I tried to hide under a wig. Wigs were uncomfortable and they itched but wigs gave me a place to hide. I wore a wig anytime I went out of the house. If I didn’t wear a wig people might look at me and feel pity. I wanted to blend in – not stick out. People would whisper – have you heard Cathleen Reid has cancer. It wasn’t meant to be mean, it was just news. I could not stomach anyone pitying me. I understood why they pitied me. Maybe it wasn’t pity but concern. I know it wasn’t pity from the people that knew me. They loved me and wanted me to be ok. There were many prayer groups praying for healing for me. Maybe it wasn’t pity but shock. I was healthy and young. Maybe some people wondered how I could have gotten cancer. If I did, did that increase their odds? Maybe they just didn’t know what to say.
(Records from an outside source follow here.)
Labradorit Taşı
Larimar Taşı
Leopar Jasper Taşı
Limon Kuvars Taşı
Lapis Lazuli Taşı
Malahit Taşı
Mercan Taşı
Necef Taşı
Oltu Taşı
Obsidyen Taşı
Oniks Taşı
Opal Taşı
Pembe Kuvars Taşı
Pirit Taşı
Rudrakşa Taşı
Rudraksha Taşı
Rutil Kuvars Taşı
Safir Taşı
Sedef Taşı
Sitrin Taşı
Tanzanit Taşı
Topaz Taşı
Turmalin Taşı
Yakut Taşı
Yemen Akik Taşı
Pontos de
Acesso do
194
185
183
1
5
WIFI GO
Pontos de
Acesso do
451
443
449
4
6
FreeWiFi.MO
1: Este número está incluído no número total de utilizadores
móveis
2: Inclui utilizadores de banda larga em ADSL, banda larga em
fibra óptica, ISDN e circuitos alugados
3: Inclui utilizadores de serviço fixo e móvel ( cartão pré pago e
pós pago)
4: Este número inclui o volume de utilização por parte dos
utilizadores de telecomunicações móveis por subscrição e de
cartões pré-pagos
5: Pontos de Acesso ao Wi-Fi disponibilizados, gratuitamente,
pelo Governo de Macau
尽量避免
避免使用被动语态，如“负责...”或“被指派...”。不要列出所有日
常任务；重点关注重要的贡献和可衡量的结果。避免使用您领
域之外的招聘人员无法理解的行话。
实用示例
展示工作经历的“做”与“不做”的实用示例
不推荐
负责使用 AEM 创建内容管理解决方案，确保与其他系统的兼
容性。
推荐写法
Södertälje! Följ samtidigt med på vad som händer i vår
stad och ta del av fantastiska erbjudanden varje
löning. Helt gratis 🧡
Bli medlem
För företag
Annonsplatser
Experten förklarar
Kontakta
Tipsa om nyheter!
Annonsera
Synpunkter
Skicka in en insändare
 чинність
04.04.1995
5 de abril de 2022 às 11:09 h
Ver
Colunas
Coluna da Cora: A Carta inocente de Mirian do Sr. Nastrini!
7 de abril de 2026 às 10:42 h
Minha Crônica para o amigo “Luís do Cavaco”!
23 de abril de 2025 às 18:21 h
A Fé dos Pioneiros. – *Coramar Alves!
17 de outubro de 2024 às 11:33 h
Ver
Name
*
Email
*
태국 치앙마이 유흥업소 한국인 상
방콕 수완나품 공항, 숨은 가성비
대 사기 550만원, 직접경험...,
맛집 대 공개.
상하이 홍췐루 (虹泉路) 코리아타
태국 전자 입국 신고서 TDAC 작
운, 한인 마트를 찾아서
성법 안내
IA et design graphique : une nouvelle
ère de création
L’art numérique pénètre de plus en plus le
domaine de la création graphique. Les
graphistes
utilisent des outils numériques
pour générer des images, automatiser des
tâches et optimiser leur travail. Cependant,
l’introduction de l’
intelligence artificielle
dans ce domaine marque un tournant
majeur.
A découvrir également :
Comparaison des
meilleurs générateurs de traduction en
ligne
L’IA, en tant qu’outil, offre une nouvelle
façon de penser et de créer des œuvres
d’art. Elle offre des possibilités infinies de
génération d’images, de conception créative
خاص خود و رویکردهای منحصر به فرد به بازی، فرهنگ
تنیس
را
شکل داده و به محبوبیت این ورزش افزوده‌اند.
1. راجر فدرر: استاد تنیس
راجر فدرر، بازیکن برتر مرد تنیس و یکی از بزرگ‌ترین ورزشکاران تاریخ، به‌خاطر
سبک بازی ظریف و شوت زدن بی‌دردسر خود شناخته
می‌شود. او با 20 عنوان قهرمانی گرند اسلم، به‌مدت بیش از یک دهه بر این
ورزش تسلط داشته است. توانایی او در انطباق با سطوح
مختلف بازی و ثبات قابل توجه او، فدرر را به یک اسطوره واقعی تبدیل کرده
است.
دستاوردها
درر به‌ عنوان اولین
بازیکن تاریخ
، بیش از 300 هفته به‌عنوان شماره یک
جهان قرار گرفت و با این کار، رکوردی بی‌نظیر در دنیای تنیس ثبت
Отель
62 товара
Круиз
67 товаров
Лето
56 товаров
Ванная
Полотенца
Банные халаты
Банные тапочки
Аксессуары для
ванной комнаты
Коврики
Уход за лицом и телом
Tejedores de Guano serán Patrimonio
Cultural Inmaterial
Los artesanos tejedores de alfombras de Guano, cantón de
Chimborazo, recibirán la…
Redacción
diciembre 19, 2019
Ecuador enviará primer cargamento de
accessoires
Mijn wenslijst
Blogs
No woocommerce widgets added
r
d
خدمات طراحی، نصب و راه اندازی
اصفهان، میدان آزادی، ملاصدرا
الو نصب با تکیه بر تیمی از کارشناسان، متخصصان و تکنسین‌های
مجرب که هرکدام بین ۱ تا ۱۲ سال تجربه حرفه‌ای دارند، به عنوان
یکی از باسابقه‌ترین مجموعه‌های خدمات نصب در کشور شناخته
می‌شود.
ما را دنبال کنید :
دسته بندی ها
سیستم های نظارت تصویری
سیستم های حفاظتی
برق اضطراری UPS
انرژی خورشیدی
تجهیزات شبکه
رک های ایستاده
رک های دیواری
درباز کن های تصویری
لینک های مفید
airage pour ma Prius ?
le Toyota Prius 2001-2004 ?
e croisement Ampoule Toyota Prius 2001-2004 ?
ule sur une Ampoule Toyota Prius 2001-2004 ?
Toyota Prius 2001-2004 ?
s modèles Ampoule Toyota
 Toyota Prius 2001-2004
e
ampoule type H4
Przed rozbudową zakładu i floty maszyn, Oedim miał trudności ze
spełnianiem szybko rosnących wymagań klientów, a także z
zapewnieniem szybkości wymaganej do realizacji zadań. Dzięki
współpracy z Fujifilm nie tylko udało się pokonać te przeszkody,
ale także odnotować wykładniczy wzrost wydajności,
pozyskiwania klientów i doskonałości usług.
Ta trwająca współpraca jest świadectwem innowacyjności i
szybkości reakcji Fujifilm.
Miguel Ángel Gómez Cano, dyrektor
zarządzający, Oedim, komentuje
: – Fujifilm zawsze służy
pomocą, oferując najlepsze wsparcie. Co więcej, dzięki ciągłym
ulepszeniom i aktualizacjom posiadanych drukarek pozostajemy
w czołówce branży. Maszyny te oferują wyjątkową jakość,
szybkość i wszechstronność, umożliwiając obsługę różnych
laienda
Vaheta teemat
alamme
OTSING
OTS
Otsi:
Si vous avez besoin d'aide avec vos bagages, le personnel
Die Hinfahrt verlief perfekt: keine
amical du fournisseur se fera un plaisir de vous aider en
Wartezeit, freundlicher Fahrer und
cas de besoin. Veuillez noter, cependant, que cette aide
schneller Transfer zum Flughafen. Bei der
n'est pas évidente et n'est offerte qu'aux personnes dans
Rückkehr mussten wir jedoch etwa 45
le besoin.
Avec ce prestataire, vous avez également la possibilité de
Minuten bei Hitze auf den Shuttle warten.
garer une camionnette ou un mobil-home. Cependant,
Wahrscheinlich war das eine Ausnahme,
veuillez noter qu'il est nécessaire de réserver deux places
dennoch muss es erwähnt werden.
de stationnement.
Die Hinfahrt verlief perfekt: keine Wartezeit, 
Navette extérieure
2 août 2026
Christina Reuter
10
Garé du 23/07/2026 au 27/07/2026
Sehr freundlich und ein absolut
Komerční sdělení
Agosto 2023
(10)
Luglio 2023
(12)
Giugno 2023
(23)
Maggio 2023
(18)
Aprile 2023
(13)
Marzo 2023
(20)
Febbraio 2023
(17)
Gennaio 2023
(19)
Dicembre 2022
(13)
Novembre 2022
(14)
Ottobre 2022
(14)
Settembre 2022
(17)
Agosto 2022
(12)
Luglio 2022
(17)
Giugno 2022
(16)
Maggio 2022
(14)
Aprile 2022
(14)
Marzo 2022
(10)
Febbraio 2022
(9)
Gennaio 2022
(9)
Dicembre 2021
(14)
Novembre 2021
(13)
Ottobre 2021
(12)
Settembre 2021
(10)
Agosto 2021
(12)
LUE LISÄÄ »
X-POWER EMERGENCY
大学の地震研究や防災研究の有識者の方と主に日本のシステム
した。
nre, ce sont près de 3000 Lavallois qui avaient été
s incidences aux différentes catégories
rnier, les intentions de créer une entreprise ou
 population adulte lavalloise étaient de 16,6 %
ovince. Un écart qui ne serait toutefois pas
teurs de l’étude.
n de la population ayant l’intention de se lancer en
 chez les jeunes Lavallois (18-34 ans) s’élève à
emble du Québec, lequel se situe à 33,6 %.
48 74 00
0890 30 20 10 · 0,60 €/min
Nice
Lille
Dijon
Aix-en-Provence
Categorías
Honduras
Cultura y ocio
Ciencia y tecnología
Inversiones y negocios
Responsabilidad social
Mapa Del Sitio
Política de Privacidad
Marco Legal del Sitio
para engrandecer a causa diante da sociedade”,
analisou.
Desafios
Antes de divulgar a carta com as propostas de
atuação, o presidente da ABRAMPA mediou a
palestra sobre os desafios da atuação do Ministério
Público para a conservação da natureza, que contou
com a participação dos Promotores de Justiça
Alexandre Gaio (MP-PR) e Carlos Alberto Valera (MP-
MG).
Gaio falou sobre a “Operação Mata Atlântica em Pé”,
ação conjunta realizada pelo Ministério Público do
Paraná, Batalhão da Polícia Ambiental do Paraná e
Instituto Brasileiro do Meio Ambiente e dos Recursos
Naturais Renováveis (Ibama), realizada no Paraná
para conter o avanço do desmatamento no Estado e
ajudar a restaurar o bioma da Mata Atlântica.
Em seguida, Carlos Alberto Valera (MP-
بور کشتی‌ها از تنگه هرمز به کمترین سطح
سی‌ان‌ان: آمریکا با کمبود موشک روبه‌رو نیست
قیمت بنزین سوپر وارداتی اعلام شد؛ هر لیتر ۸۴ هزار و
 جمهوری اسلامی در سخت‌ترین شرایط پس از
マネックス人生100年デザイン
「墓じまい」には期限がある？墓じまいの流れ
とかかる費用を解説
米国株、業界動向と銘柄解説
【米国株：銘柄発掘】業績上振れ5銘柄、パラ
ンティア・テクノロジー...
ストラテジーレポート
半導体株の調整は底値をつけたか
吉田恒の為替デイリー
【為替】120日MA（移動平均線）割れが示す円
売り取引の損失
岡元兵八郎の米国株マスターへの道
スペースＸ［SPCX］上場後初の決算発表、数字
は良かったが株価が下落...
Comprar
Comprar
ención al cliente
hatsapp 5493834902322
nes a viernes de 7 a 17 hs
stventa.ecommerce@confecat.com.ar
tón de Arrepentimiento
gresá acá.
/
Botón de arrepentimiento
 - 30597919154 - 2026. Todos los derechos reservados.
There are numerous options when you walk up to someone that has cancer.

I heard them all.

  • “I am soooooo sorry. I heard you have cancer”
  • “How are you?” – said in a very sad and pitying tone
  • “Tell me all about it. What stage are you? Did they get it all? Do you have to have chemo”
  • “You know my grandmother/mother/aunt/neighbor had breast cancer. She sure was a fighter. She died about six months after diagnosis but I remember how strong she was”
  • “I am so sorry, how long do you have?”
  • “Well, I guess you’ll lose all that pretty hair of yours, then you’ll know how the rest of us feel”

They wanted to make me feel better. How it came out – rarely made me feel better.

When people talk about cancer survivors it used to annoy me. I felt they pitied me. What I didn’t realize was that they were recognizing how hard it was. Recognizing that we cancer survivors have gone through something difficult and survived. I still don’t like pity, I never will. It assumes I cannot survive. Most people felt concern for me, I just saw the concern as pity. From now on, I am going to see it as recognition.